WORK REQUIRED:
Go to the line in the entries below that holds "Orientation arena and tracking system" and repeat exactly from there through the line that holds "Turtles were tested in a", inclusive.

DATA SHOWN:
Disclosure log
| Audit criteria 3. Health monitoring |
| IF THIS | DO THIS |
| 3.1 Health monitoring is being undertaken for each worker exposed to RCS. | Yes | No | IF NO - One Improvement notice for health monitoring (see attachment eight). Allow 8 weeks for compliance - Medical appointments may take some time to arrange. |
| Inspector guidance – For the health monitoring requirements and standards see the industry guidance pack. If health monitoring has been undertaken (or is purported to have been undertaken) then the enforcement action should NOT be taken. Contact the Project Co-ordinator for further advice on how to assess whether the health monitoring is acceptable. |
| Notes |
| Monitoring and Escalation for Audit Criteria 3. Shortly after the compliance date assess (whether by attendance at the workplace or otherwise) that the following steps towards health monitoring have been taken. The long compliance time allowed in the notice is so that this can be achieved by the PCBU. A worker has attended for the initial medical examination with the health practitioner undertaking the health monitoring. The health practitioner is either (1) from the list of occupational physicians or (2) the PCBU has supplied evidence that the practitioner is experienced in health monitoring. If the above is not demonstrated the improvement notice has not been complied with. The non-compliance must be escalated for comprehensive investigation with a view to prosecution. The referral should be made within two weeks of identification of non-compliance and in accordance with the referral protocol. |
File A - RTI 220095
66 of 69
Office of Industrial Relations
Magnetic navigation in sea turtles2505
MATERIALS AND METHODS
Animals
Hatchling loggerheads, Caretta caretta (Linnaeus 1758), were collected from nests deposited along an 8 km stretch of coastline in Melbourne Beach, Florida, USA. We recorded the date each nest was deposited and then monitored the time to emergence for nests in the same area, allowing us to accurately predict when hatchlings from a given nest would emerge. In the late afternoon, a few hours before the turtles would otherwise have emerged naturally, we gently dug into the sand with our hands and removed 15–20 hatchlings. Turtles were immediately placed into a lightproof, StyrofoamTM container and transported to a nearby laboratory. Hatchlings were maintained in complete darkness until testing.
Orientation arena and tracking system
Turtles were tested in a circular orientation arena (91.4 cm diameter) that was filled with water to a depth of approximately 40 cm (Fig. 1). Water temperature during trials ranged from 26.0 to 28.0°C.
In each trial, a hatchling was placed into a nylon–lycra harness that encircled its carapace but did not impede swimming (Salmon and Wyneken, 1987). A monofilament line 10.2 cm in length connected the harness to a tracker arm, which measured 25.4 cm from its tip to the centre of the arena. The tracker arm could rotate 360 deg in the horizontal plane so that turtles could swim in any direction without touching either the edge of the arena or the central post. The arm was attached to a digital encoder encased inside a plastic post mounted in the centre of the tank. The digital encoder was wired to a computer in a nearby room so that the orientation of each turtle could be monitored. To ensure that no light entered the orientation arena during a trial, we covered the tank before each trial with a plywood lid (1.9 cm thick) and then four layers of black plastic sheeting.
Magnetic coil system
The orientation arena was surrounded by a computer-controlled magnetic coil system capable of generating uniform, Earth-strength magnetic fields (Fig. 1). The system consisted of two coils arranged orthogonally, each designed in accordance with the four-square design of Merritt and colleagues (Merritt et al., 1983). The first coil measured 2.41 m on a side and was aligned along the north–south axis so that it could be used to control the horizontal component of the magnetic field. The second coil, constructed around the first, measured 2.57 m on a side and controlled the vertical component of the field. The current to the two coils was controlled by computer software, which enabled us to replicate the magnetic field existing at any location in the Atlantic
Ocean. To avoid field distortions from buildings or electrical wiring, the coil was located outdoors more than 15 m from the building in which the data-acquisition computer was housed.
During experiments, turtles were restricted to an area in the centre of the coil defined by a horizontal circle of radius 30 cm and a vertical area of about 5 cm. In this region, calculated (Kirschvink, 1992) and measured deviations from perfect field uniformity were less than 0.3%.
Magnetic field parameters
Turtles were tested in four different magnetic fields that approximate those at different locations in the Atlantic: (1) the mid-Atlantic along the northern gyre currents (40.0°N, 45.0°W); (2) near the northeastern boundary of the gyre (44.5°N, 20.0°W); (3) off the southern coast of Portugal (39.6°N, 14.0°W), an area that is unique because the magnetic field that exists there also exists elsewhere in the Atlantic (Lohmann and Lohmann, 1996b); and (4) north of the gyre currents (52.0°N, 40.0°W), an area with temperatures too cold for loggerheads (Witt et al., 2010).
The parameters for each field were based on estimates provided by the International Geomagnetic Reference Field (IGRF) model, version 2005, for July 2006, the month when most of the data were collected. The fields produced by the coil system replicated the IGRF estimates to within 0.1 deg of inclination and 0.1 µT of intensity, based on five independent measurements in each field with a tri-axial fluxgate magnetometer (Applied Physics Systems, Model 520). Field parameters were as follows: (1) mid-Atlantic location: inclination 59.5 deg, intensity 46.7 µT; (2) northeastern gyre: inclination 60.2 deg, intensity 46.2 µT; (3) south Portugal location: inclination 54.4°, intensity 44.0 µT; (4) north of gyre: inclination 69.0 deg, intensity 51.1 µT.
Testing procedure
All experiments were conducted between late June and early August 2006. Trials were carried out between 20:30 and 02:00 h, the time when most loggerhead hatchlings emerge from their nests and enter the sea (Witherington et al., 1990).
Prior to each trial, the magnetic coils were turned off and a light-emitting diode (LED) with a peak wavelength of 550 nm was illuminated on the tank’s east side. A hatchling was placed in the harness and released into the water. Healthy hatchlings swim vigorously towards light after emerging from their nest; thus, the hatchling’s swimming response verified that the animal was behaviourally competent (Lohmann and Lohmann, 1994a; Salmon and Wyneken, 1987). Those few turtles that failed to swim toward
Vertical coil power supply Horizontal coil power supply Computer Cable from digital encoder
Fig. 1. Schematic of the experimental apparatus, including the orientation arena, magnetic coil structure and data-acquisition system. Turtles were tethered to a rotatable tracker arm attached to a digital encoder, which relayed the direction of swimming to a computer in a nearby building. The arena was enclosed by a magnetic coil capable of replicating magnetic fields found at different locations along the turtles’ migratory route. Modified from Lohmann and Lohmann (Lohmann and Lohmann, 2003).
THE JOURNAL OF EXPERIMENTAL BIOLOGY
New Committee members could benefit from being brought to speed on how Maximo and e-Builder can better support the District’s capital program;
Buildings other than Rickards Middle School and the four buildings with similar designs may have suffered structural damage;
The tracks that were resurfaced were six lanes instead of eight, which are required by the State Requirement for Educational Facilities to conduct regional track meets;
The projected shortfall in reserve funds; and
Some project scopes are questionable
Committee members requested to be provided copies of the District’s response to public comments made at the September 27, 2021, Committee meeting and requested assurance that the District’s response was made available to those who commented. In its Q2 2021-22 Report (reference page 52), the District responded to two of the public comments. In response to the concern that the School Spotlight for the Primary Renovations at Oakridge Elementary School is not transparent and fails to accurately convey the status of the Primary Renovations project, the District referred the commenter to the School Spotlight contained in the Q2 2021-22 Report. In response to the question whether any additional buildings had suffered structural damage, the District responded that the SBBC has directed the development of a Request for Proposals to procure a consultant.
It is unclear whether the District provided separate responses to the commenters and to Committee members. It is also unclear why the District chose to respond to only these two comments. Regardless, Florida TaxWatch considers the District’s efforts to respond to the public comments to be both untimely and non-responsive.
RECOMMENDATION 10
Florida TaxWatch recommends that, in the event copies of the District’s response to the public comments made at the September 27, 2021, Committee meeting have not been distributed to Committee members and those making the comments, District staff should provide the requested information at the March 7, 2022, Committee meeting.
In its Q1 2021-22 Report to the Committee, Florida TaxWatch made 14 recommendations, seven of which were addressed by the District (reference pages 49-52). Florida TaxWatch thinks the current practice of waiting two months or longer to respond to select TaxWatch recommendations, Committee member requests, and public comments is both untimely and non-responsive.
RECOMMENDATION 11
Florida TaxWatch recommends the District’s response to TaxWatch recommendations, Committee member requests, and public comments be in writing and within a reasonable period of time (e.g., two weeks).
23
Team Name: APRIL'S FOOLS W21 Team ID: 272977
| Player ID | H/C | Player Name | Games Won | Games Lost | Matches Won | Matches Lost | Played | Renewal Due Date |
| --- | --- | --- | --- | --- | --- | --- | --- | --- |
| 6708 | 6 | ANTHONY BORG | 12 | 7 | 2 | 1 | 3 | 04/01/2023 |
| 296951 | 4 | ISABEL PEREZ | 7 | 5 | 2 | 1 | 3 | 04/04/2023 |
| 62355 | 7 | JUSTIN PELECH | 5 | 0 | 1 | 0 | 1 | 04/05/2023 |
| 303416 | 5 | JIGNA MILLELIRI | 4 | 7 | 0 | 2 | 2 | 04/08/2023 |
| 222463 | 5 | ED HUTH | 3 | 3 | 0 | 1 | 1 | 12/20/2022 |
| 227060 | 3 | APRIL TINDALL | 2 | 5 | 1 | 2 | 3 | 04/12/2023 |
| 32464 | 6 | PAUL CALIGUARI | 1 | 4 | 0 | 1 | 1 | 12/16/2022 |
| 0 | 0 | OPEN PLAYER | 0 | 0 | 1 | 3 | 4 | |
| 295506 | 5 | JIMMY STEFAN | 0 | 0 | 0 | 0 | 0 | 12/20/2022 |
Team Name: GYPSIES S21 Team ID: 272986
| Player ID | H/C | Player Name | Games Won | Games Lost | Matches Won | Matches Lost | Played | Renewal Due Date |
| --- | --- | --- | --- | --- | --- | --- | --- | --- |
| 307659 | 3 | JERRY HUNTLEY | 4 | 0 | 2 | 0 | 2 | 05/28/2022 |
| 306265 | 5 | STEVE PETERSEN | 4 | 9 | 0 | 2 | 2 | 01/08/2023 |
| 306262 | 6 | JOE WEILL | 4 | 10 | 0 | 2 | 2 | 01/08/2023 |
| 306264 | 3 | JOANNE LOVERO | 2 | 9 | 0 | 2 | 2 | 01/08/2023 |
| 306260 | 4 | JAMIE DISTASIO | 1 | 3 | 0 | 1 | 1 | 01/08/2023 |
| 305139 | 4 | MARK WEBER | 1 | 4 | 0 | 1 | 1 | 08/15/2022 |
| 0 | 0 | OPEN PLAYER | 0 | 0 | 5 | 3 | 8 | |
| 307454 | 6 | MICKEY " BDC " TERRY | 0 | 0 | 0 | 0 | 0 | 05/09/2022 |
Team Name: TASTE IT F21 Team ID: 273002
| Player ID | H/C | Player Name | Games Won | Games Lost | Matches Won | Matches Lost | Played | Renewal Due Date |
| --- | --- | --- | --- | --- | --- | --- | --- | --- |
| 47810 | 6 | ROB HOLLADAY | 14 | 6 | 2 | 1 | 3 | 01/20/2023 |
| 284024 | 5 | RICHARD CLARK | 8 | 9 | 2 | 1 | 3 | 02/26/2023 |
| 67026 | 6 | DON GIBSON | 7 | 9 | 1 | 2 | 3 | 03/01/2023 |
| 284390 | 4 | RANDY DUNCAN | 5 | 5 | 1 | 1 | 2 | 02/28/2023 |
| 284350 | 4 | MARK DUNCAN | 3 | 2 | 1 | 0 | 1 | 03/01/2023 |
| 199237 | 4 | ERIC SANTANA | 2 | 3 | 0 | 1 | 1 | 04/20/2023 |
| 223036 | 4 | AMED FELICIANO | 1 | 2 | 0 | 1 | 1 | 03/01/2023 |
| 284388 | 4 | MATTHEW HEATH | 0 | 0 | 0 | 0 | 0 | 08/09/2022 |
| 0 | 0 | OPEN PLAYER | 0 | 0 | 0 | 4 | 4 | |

RESULT OF THE TASK:
Orientation arena and tracking system
Turtles were tested in a circular orientation arena (91.4 cm diameter) that was filled with water to a depth of approximately 40 cm (Fig. 1). Water temperature during trials ranged from 26.0 to 28.0°C.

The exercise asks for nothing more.